Il y a moyen, avec un peu de complaisance, de reconstruire et de rêver plus d’une sorte de vie cachée pour La Bruyère, d’après quelques-unes de ses pensées qui recèlent toute une destinée, et, comme il semble, tout un roman enseveli. À la manière dont il parle de l’amitié, de ce goût qu’elle a et auquel ne peuvent atteindre ceux qui sont nés médiocres, on croirait qu’il a renoncé pour elle à l’amour ; et, à la façon dont il pose certaines questions ravissantes, on jurerait qu’il a eu assez l’expérience d’un grand amour pour devoir négliger l’amitié. Cette diversité de pensées accomplies, desquelles on pourrait tirer tour à tour plusieurs manières d’existences charmantes ou profondes, et qu’une seule personne n’a pu directement former de sa seule et propre expérience, s’explique d’un mot : Molière, sans être Alceste, ni Philinte, ni Orgon, ni Argan, est successivement tout cela ; La Bruyère, dans le cercle du moraliste, a ce don assez pareil, d’être successivement chaque cœur ; il est du petit nombre de ces hommes qui ont tout su.

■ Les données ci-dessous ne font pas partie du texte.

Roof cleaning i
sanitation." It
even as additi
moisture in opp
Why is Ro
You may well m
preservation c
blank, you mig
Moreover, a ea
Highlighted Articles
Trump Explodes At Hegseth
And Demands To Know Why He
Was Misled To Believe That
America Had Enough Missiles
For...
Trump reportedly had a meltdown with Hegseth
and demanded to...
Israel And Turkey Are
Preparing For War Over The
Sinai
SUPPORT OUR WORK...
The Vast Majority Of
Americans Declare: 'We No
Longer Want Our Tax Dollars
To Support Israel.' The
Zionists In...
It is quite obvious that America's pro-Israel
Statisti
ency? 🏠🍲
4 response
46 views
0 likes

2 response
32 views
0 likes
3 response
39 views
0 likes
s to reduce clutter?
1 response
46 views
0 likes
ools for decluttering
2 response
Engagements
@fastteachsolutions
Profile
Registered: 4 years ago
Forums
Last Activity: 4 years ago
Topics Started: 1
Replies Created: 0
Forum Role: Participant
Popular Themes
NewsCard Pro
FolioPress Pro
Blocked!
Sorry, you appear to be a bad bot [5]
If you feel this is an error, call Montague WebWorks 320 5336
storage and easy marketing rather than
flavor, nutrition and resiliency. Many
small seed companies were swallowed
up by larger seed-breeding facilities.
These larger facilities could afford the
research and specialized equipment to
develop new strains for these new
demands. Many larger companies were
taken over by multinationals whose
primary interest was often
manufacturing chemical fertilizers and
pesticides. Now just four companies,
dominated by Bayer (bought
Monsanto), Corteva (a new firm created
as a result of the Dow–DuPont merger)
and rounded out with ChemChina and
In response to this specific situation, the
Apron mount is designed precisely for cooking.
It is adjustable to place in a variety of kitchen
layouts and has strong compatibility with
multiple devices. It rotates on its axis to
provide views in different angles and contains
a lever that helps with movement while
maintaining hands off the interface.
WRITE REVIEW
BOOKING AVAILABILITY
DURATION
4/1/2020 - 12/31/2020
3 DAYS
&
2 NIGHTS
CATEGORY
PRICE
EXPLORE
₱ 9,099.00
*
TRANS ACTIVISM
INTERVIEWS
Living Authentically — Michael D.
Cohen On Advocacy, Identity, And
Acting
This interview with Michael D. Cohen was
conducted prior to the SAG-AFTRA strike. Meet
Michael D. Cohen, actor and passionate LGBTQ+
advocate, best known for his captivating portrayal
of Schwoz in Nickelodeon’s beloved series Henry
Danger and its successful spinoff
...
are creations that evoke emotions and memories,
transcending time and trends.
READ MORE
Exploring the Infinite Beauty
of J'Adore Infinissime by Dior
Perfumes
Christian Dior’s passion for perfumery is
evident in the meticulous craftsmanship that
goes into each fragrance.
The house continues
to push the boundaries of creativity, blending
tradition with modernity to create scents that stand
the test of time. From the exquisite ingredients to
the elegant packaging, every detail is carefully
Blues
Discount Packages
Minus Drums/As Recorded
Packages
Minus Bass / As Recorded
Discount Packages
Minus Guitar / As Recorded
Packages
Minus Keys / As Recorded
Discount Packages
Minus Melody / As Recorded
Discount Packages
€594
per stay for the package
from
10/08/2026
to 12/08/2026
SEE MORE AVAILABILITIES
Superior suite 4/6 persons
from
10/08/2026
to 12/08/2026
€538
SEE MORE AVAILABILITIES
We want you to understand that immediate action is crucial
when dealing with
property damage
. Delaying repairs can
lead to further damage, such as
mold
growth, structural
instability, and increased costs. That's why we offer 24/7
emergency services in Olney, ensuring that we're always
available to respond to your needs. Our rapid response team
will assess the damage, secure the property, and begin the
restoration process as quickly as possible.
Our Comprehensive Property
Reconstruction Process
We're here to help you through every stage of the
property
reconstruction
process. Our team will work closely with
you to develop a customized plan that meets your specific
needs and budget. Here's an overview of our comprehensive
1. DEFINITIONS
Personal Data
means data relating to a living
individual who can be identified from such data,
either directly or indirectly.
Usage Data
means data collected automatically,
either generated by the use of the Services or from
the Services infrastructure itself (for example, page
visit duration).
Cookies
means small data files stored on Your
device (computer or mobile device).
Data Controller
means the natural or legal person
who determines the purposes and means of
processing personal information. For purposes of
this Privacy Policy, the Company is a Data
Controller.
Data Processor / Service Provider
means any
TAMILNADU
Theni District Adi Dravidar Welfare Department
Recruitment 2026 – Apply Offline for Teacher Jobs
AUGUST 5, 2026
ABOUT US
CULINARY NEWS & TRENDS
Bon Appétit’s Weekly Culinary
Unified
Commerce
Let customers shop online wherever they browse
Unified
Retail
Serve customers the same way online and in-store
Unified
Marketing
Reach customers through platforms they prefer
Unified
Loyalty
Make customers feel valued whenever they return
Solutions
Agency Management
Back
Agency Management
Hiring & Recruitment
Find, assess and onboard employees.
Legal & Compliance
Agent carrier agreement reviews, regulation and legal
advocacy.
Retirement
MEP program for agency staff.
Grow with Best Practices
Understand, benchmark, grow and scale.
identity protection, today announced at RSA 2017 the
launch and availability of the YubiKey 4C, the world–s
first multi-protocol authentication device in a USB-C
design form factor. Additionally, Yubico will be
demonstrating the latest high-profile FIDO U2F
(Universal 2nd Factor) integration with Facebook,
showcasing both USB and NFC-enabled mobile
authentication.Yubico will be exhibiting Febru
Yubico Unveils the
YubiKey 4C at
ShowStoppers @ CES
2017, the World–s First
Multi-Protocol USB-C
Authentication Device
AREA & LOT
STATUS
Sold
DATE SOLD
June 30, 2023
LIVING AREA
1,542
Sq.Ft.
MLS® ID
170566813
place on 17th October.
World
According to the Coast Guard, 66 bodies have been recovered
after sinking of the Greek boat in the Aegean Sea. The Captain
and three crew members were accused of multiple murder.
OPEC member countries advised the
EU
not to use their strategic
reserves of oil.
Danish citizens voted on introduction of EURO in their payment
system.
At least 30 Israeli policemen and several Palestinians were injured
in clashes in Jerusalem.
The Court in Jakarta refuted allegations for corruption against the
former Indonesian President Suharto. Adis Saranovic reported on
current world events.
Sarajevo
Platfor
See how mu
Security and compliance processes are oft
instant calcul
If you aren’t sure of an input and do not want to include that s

Molière, à l’étudier de près, ne fait pas ce qu’il prêche. Il représente les inconvénients, les passions, les ridicules, et dans sa vie il y tombe ; La Bruyère jamais. Les petites in-

  1. Cette dame a pu être Marie-Renée de Belleforière, fille du Grand-Veneur de France, ou encore Justine-Hélène de Hénin, fille du seigneur de Querevain, mariée à Jean-Maximilien-Ferdinand, seigneur de Belleforière (Voir Moréri). J’inclinerais pour la première.